Tsahal s'est emparée de la partie orientale de Jérusalem, alors jordanienne, en 1967, lors de la guerre des Six-Jours. Une motion adoptée en juin de la même année à la Knesset proclame la ville "capitale éternelle et indivisible d’Israël et du peuple juif", ce que la "loi fondamentale" de 1980 a confirmé.

La décision annoncée du président des Etats-Unis remet en cause la position de la communauté internationale, selon laquelle son statut doit être défini dans le cadre du processus de paix.

"C'est dingue. On parle d'un lieu sacré. Jérusalem est la capitale de l'Etat de Palestine et ni le monde ni notre peuple ne l'accepteront", s'indigne Samir al Asmar, un commerçant de la vieille ville, qui a assisté à sa prise quand il était enfant.

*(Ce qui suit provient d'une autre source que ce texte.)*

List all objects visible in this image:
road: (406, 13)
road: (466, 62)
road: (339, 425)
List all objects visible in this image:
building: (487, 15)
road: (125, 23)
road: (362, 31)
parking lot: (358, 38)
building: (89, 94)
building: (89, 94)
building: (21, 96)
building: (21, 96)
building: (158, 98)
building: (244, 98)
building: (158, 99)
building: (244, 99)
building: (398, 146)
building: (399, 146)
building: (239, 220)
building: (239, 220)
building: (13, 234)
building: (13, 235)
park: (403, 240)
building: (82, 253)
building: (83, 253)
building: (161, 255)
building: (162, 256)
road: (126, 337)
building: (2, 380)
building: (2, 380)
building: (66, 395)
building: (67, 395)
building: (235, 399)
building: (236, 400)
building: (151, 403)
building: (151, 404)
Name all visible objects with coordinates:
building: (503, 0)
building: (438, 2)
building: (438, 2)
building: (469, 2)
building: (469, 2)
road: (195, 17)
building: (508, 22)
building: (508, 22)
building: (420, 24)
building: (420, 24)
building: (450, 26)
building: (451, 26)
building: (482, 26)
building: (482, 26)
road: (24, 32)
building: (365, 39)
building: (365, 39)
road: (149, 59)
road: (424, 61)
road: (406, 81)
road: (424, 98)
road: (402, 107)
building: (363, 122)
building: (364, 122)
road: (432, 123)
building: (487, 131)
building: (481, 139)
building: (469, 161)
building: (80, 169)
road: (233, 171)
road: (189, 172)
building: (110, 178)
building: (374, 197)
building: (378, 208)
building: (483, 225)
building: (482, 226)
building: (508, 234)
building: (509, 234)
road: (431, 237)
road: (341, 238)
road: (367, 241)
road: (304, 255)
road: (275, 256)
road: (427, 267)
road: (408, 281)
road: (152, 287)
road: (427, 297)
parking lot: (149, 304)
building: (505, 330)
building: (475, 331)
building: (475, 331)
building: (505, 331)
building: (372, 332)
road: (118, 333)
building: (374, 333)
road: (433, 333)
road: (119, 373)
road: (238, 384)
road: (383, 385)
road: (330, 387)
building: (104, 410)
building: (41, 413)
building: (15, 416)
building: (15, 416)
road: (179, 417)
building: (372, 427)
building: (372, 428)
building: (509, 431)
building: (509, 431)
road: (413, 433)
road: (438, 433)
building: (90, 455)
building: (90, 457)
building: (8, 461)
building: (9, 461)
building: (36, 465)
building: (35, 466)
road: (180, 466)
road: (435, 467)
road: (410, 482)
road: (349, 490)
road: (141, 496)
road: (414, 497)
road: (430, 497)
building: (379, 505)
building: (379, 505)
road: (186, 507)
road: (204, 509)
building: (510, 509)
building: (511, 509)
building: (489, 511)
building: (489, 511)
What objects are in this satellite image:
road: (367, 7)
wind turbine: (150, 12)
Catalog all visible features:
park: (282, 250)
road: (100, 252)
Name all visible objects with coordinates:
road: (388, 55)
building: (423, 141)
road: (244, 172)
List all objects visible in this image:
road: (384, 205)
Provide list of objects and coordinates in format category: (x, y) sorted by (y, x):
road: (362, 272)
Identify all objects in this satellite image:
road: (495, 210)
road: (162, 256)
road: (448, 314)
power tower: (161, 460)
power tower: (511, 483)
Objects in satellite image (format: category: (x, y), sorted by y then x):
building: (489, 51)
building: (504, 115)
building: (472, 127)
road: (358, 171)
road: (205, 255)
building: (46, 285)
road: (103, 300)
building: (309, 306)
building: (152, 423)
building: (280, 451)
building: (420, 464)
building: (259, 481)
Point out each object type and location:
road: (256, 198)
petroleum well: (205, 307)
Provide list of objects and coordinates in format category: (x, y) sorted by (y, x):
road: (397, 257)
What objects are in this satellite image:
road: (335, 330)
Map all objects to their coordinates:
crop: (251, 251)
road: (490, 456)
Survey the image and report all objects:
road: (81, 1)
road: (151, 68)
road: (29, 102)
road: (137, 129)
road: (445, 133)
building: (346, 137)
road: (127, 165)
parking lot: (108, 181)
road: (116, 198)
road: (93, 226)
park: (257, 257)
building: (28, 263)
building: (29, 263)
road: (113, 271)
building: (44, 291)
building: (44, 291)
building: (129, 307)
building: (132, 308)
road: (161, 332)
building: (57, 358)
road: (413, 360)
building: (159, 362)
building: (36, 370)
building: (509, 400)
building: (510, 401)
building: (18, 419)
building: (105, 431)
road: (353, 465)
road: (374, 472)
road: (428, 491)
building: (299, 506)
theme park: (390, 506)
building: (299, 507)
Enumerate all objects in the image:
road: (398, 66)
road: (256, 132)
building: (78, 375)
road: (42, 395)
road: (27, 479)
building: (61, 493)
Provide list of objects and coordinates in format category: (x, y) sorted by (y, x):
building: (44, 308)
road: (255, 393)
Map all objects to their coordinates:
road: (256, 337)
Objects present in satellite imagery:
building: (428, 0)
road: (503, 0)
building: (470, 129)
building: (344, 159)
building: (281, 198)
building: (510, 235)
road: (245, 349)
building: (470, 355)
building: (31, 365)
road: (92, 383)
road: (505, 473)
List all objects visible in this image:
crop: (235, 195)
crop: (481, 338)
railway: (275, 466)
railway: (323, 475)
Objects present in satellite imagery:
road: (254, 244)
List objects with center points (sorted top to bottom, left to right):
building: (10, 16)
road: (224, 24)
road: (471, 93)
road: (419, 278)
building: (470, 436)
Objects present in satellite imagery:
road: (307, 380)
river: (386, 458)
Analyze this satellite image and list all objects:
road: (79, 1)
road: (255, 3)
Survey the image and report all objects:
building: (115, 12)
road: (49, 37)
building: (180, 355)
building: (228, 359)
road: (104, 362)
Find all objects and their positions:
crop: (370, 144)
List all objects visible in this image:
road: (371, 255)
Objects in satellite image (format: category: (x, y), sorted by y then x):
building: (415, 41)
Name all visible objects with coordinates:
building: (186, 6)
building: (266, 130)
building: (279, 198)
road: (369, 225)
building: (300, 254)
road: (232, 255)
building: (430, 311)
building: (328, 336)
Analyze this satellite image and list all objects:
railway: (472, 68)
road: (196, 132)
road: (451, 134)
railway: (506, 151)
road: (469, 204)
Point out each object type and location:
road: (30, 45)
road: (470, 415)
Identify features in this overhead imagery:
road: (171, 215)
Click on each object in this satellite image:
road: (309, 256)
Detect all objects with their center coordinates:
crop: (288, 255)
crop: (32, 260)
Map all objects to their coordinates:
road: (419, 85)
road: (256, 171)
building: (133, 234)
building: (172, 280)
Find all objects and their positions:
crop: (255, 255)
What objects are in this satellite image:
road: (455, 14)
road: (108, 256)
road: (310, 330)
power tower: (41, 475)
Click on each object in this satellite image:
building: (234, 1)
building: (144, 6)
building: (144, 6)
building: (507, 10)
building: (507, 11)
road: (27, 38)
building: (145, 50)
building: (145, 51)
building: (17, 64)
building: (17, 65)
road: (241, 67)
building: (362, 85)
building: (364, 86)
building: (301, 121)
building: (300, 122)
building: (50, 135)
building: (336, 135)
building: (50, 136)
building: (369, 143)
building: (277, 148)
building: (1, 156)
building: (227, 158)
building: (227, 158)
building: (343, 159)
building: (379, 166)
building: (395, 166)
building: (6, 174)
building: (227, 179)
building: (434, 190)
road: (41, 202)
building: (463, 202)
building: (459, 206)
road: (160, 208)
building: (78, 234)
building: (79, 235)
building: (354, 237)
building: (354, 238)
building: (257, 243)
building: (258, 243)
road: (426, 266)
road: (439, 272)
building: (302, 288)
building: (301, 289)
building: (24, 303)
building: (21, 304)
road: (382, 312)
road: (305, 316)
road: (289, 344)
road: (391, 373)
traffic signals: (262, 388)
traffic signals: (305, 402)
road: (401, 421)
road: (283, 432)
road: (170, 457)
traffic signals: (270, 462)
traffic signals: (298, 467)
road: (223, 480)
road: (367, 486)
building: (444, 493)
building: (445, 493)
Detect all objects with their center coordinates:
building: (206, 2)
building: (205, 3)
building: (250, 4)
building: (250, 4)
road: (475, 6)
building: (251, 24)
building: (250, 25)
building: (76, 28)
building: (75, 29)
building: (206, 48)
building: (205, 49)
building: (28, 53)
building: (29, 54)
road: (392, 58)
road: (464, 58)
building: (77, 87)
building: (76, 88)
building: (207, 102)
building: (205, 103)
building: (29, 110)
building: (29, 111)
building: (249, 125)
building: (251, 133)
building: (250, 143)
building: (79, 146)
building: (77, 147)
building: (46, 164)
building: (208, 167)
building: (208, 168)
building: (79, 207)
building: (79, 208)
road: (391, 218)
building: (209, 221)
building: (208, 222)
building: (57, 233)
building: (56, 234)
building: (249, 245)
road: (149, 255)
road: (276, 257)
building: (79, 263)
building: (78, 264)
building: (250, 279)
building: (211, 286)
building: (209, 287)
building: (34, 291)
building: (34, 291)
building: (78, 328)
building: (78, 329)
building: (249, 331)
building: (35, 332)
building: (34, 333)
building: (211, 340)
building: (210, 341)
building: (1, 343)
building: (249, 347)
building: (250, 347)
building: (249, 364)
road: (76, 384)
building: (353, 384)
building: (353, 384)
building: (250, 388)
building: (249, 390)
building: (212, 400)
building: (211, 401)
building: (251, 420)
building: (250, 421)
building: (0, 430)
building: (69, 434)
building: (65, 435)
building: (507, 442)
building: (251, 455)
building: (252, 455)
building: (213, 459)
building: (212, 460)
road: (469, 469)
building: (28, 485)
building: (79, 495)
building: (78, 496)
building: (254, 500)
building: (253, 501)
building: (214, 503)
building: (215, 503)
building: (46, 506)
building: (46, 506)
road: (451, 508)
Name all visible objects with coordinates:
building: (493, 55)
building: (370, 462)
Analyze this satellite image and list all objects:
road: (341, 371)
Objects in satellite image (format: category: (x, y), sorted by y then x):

"Ça ne changera rien à ce qu'est Jérusalem. Elle restera arabe. Cette décision va tout saboter et les gens ne l'accepteront pas", poursuit-il, faisant écho aux gros titres de la presse palestinienne.

"Trump défie le monde", résume Al Ayyam. "Jérusalem est le symbole de l'endurance palestinienne", souligne quant à lui Al Hayat en lettres rouges.

Le froid et la pluie ont pour le moment étouffé les appels à manifester mais rares sont ceux qui doutent de l'imminence d'un nouvel accès de violence.

Le dispositif de sécurité israélien a été renforcé et aucun débordement n'a pour le moment été signalé, mais les choses pourraient changer rapidement, compte tenu des passions suscitées par l'esplanade des Mosquées, où se trouve le troisième lieu saint de l'islam.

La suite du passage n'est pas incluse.